__DOCUMENT SECTION__.

# Jarrett's Pollen Sub



## Johnny (Sep 7, 2007)

Well I tried it!! Kieths pollen sub. I put on about three pound patties per hive. The sub was easy to handle and squeezed up the frames real nice and easy. It looked huge compared to the 1 lb patties I'm use to feeding. I fed one hive 3 one pound store bought patties cause I wanted to see if there was any difference. I ck the hives about 10 days later and I was surprised the bees had eaten all the patty. I compared the one hive with the store bought patties to other hives and found that there was actually a difference between the two. The hives with the Jarrett patty were doing better. Same bee yard, queen was from same supplier, and were fed same amount of syrup. I'll put up some pics soon. 

Well I will say that I think from now on I'll be feeding no less than three pounds at a time from now on, the bees ate it fine. Thats less work for me having to go back almost every week to feed again. Plus it cost me 6.75 to feed the hive with store bought patty vs about 3 bucks! 

I'd just like to thank the keepers that take all time and money to do the research to come up with great products for our bees. Keep it up and thanks for the help! (now I better go do a mite count tomorrow, always something)

Thanks 
Johnny


----------



## BEES4U (Oct 10, 2007)

The hives with the Jarrett patty were doing better.
Can you explain doing better?
Thank you,
Ernie


----------



## Johnny (Sep 7, 2007)

Hey Ernie sorry I was going to post the pics last night and ran out of time so you guys could see. What I meant by doing better, was I removed four frames from the brood nest. There was more sealed brood in the hives that got the Jarrett patties. I aso looked for eggs in the frames did not see very many of them. The bee population was also greater. I'll try to post the pics tonight. 

Did you get results yet from the lab on your sub?


----------



## Keith Jarrett (Dec 10, 2006)

BEES4U said:


> Can you explain doing better?
> Thank you,
> Ernie


Well Ernie, It's what you put into the patty is what your bees are going to get out of it.

It's like feeding a gallon of syrup, if you cut it 50% with water would you expect them to put on weight for winter.

P.S. some do.


----------



## JoshJames (Jun 12, 2009)

Can someone plz direct me to Jarret's Pollen Sub recipe? Thanks


----------



## loggermike (Jul 23, 2000)

I think its on the same web site that has the KFC seasoning recipe.


----------



## BEES4U (Oct 10, 2007)

Well Ernie, It's what you put into the patty is what your bees are going to get out of it.

I totally agree!
If you are going to make the pollen supplement patties *do not skimp* on the ingredients, their ratios and quality.
Ernie


----------



## Hambone (Mar 17, 2008)

JoshJames said:


> Can someone plz direct me to Jarret's Pollen Sub recipe? Thanks



They are just busting your chops. Jarrett's recipe can be found here.

KJ's Pollen Recipe Don't tell him I told you. :shhhh:


----------



## Beeslave (Feb 6, 2009)

Good one Hambone!


----------



## JoshJames (Jun 12, 2009)

__DATA SHOWN__.
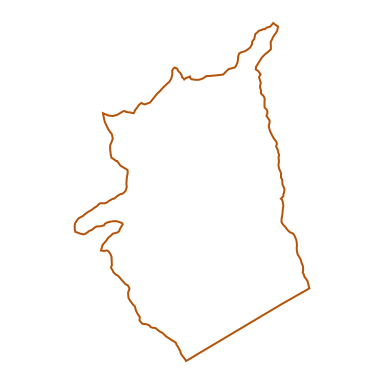 Pemathang, Samdrup Jongkhar, Bhutan (Robinson projection)
{"feature_id": "84629894B34482076468426", "entity_name": "Pemathang", "entity_type": "district", "adm_level": 2, "iso_a3": "BTN", "parent_name": "Bhutan", "parent_adm1": "Samdrup Jongkhar", "projection": "robinson", "projection_center": [91.762, 26.895], "detail": "fine", "context": "isolated", "style": "outline", "palette": "amber", "viewbox_px": 384, "rotation_deg": 0, "n_neighbors": 0, "source": "geoboundaries", "source_scale": "gbopen_adm2", "svg_char_len": 4630}
<svg xmlns="http://www.w3.org/2000/svg" viewBox="0 0 384 384"><path d="M103.0,113.2L103.8,117.6L104.8,121.9L106.8,126.1L108.3,129.4L111.9,134.4L112.3,136.3L112.6,137.5L112.7,139.1L112.0,140.8L111.3,142.7L110.4,144.8L110.1,145.9L110.1,147.6L110.2,149.6L110.7,154.3L111.5,157.7L112.7,158.5L114.1,159.4L115.5,160.5L116.3,161.1L117.1,161.0L118.2,162.5L120.4,165.7L121.7,166.4L123.3,167.4L126.1,169.0L127.6,170.2L127.7,173.1L127.2,175.6L126.8,177.6L126.4,183.9L126.6,185.5L126.7,187.5L126.1,189.4L125.6,190.8L123.9,192.7L122.1,193.9L121.0,194.0L119.8,194.4L117.4,196.0L116.1,197.1L114.2,198.6L112.5,198.9L108.7,201.1L106.5,202.7L104.8,203.3L102.0,203.2L100.0,203.4L98.4,204.6L96.7,206.4L94.9,207.4L91.4,210.1L88.2,211.8L84.5,214.5L83.1,215.9L80.4,217.3L78.3,218.6L77.1,220.2L75.7,222.2L75.1,223.4L74.7,225.6L74.7,229.0L75.3,231.8L77.5,232.6L80.1,233.6L83.3,234.4L85.3,233.8L87.7,232.2L89.0,231.1L91.9,229.8L95.1,227.3L97.2,226.3L98.2,226.5L101.1,226.1L104.1,225.3L105.0,223.7L107.2,222.5L110.3,221.7L113.2,221.2L116.7,221.2L120.6,222.5L122.1,223.1L122.7,224.5L121.2,226.8L119.8,229.2L119.3,231.0L117.6,232.4L114.7,233.2L112.7,233.7L110.9,235.7L108.7,237.2L106.1,240.9L102.6,244.9L101.0,250.5L102.7,250.9L103.7,250.9L105.4,250.7L106.8,250.5L107.8,250.8L108.6,251.5L109.8,253.1L110.6,254.5L111.4,256.5L111.6,257.5L111.6,258.7L111.7,260.4L111.8,264.1L111.9,265.4L111.4,266.2L111.0,267.5L111.4,268.5L111.9,269.2L112.6,270.3L113.1,271.4L113.4,272.2L114.0,272.9L115.2,273.9L115.9,274.6L116.7,275.1L117.9,275.6L118.6,276.3L119.7,277.6L120.7,278.8L121.7,280.0L122.6,280.9L123.9,282.3L125.0,283.8L126.5,284.7L127.9,285.4L129.5,288.5L128.1,292.7L128.5,297.9L130.3,300.9L132.6,304.1L134.5,306.0L135.0,306.8L135.9,310.4L137.1,312.8L138.0,314.6L139.7,316.7L139.7,318.0L139.5,320.5L142.0,323.5L143.9,324.1L145.3,324.0L148.7,325.0L149.5,325.6L150.8,327.2L152.5,327.7L155.5,328.1L156.9,329.2L160.1,331.8L162.1,332.7L164.0,334.3L166.2,336.5L168.7,338.1L171.1,339.7L173.3,341.1L175.3,342.2L176.2,343.3L176.4,344.5L177.7,346.4L178.4,347.6L179.1,349.1L180.1,350.7L180.8,353.4L181.6,354.7L183.0,356.6L183.6,357.4L185.0,359.2L186.1,361.0L188.5,359.6L196.6,354.7L234.3,332.3L282.7,303.5L309.3,288.4L308.7,286.0L308.4,284.3L307.8,282.5L307.5,281.1L306.0,278.8L304.9,277.4L304.3,276.4L303.6,274.1L302.7,272.4L303.0,270.8L303.2,269.3L303.0,267.1L302.7,265.4L301.8,263.4L301.2,261.5L300.5,259.2L299.7,257.8L298.9,256.3L297.8,254.6L297.3,253.0L296.9,251.0L296.7,247.8L296.9,246.2L296.8,243.5L296.6,241.5L296.2,239.8L295.2,237.3L294.5,235.7L293.6,234.2L292.0,233.0L290.0,232.3L288.9,231.3L287.0,229.4L285.5,227.2L284.9,226.6L282.9,224.4L281.6,222.3L281.5,220.1L281.8,217.3L282.4,214.1L282.7,210.9L282.9,208.4L283.3,206.5L283.3,205.0L282.9,203.6L282.7,201.5L281.9,199.5L280.9,198.7L283.3,196.3L283.4,194.4L284.1,192.2L284.4,189.8L284.5,188.9L283.1,185.8L282.4,184.3L282.4,181.8L282.0,179.3L281.0,177.5L281.0,174.8L281.1,173.8L280.6,172.1L279.3,169.1L278.5,166.0L278.6,163.7L278.9,161.5L278.8,159.7L278.5,157.1L279.0,155.9L279.1,154.7L278.4,153.3L278.1,151.2L277.6,149.4L276.7,147.7L276.1,146.5L276.3,145.6L276.8,144.5L276.8,143.0L276.3,141.8L273.7,138.3L271.7,134.6L270.0,131.0L268.8,126.7L268.9,125.0L269.4,123.3L269.6,122.0L269.5,120.3L268.7,119.2L268.0,118.1L266.5,115.9L266.7,114.8L267.3,113.8L267.4,112.6L267.4,111.2L266.8,109.9L265.6,108.5L264.7,107.6L264.5,106.5L264.5,101.5L264.7,98.6L264.1,97.1L263.2,95.6L261.6,94.2L260.9,93.3L261.0,91.9L261.1,90.6L260.8,89.6L260.1,87.8L260.1,85.6L260.7,83.4L260.5,81.9L259.0,77.2L260.6,74.2L258.0,70.9L255.7,69.3L256.0,66.9L261.7,57.7L264.9,54.4L268.2,51.7L270.9,49.2L270.8,44.5L270.6,42.6L271.0,41.4L273.6,36.1L275.8,33.1L277.2,30.6L278.0,26.6L275.0,24.5L273.3,23.0L270.2,26.6L266.5,27.7L264.8,29.2L262.9,29.2L262.0,29.8L259.0,30.7L257.5,32.2L255.5,33.8L254.8,36.2L254.3,38.9L252.2,41.5L252.0,44.3L250.4,47.1L249.2,48.4L245.3,51.1L240.7,52.5L239.1,53.5L238.1,56.8L238.1,58.4L237.5,62.5L236.4,65.0L235.1,67.3L228.5,69.2L225.8,71.8L223.2,74.5L220.7,74.9L215.4,75.4L209.6,76.0L206.1,76.1L204.7,77.3L202.0,78.9L198.7,79.8L195.3,79.8L191.4,79.2L190.2,77.9L189.9,76.5L188.0,77.4L186.0,78.0L184.2,79.5L183.5,78.4L182.3,77.5L181.9,76.6L181.6,75.0L180.9,74.1L180.1,72.8L178.8,71.6L177.7,70.3L177.4,68.8L175.9,68.1L174.7,67.5L173.3,68.7L172.2,70.6L172.3,74.9L171.7,76.6L171.5,78.1L169.3,82.0L167.2,83.6L165.2,85.6L163.4,87.2L160.0,91.0L156.5,94.4L154.1,97.5L150.1,102.5L144.8,104.4L142.9,103.8L141.4,102.9L138.7,105.2L136.7,108.2L135.1,110.0L134.2,112.5L133.6,113.2L130.8,112.6L126.2,112.0L125.0,111.1L123.1,111.3L118.5,114.1L116.7,115.0L112.8,116.0L108.3,115.5L103.0,113.2Z" fill="none" stroke="#b45309" stroke-width="2"/></svg>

__REQUESTS__.
1. In the pollen substitute thread, switch "KFC" to "Coca-Cola" and give everything from "## loggermike (Jul" down to "I totally agree!".
2. According to the pollen substitute thread, how much did it cost Johnny to feed the hive with store-bought patties?
3. Write the next part of the pollen substitute thread, picking up after its last line.

__FINAL ANSWERS__.
1.
## loggermike (Jul 23, 2000)

I think its on the same web site that has the Coca-Cola seasoning recipe.


----------



## BEES4U (Oct 10, 2007)

Well Ernie, It's what you put into the patty is what your bees are going to get out of it.

I totally agree!

2. 6.75, compared with about 3 bucks for the Jarrett patty.

3.
Derek said:


> They are just busting your chops. Jarrett's recipe can be found here.
> 
> KJ's Pollen Recipe Don't tell him I told you. :shhhh:


Fort Knox ain't talking. Said something about security risk.:shhhh: Who else has the recipe the want's to spill the beans:waiting: Is anyone sure that Jarrett's recipe is any better than other home made "open" recipes? I'm thinking of Randy Olivers, Hackenberg, or even Dave Miksa who has many different pollen subs for different times of the year.


----------



## BEES4U (Oct 10, 2007)

Who else has the recipe the want's to spill the beans

Spilling the beans is very costly to research and development.:shhhh:

If I gave you the formula,s, you would not apprecieate all of the work and $$$$ that I /we put into it.

*TNSTAAFM*
(There's No Such Think As A Free Meal)

For example: Mann Lake, are you reading this?
Regards,
Ernie


----------



## JBJ (Jan 27, 2005)

...unless your a bee, in a managed apiary, then some guy in a suit will periodically come by and wait on your every need and foot the bill to boot. 

BTW, Keith how is the inventory looking?


----------



## high rate of speed (Jan 4, 2008)

WHO WANTS TO BE A MILLIONAIR.Purchase the product and find out for yourself.opcorn:


----------



## JBJ (Jan 27, 2005)

One can only purchase if the item is in stock. Sounds like there is plenty on hand according to KDJ.


----------



## Johnny (Sep 7, 2007)

Okay heres the pics. Sorry it took so long I've been remodeling couple rooms in the house. As you can see one hive the three middle frames have a fair amount of sealed brood vs the other the other also has some brood but not as much. Thats what I meant by doing better.


----------



## Johnny (Sep 7, 2007)

Okay heres the other one.


----------



## Johnny (Sep 7, 2007)

Sorry thats not how i wanted to load them.


----------



## Beeslave (Feb 6, 2009)

When the bees are honey bound and pollen bound with foundation in top box that is what will happen. By what I see in your picture your queen could only lay out what she had room for. I have no doubt KJ sells a fine product. I was just giving you some useful info for future use so you could really see how good it works.


----------



## Johnny (Sep 7, 2007)

Beeslave said:


> When the bees are honey bound and pollen bound with foundation in top box that is what will happen. By what I see in your picture your queen could only lay out what she had room for. I have no doubt KJ sells a fine product. I was just giving you some useful info for future use so you could really see how good it works.


Thanks beeslave for the info. Ya I'm very new to beekeeping started on 05 and tring to learn as much as poss from people like KJ.
All I knew was that both hives where split at the same time, added queen from same breeder same day and have been at the same yard. I looked at them when I put the patty on and they looked about the same strength. I opened them 11 days later and thats what I saw. I know that the top box was not fully drawn out then. I looked again this weekend and they pretty much have all frames drawn out. Happy about that! I'll be adding more sub next week some time. 

I'm very happy with KJ product vs the store bought. So for all the keepers that do the research and spend the money to make our bees stronger and healthier Thanks! 

Johnny

Johnny


----------



## Action (Jan 8, 2005)

I will say KJ does a great Job! He is also a very good sales man.(where is the stirring the pot icon?)
Jack


----------



## Action (Jan 8, 2005)

KDJ where are you? If you are looking for Pollen sub. This is the stuff to buy! I have spent quite a few hrs with my nose in KDJ's hives, Very Impresive.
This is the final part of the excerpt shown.